**Problem to work on**
For this exercise, write each entry below out precisely and omit the pictures.

_ _ _ _ _ _ _

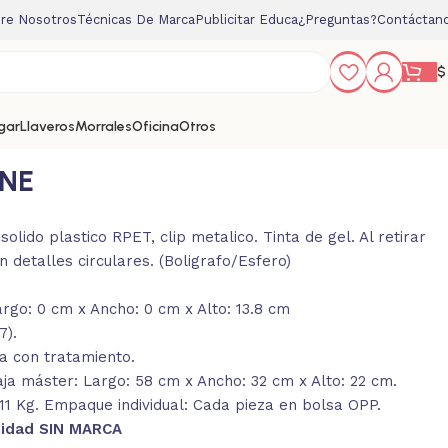
re Nosotros
Técnicas De Marca
Publicitar Educa
¿Preguntas?
Contáctan
$
gar
Llaveros
Morrales
Oficina
Otros
NE
olido plastico RPET, clip metalico. Tinta de gel. Al retirar
n detalles circulares. (Boligrafo/Esfero)
rgo: 0 cm x Ancho: 0 cm x Alto: 13.8 cm
7).
a con tratamiento.
a máster: Largo: 58 cm x Ancho: 32 cm x Alto: 22 cm.
11 Kg. Empaque individual: Cada pieza en bolsa OPP.
nidad SIN MARCA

_ _ _ _ _ _ _

**Answer space**
re Nosotros
Técnicas De Marca
Publicitar Educa
¿Preguntas?
Contáctan
$
gar
Llaveros
Morrales
Oficina
Otros
NE
olido plastico RPET, clip metalico. Tinta de gel. Al retirar
n detalles circulares. (Boligrafo/Esfero)
rgo: 0 cm x Ancho: 0 cm x Alto: 13.8 cm
7).
a con tratamiento.
a máster: Largo: 58 cm x Ancho: 32 cm x Alto: 22 cm.
11 Kg. Empaque individual: Cada pieza en bolsa OPP.
nidad SIN MARCA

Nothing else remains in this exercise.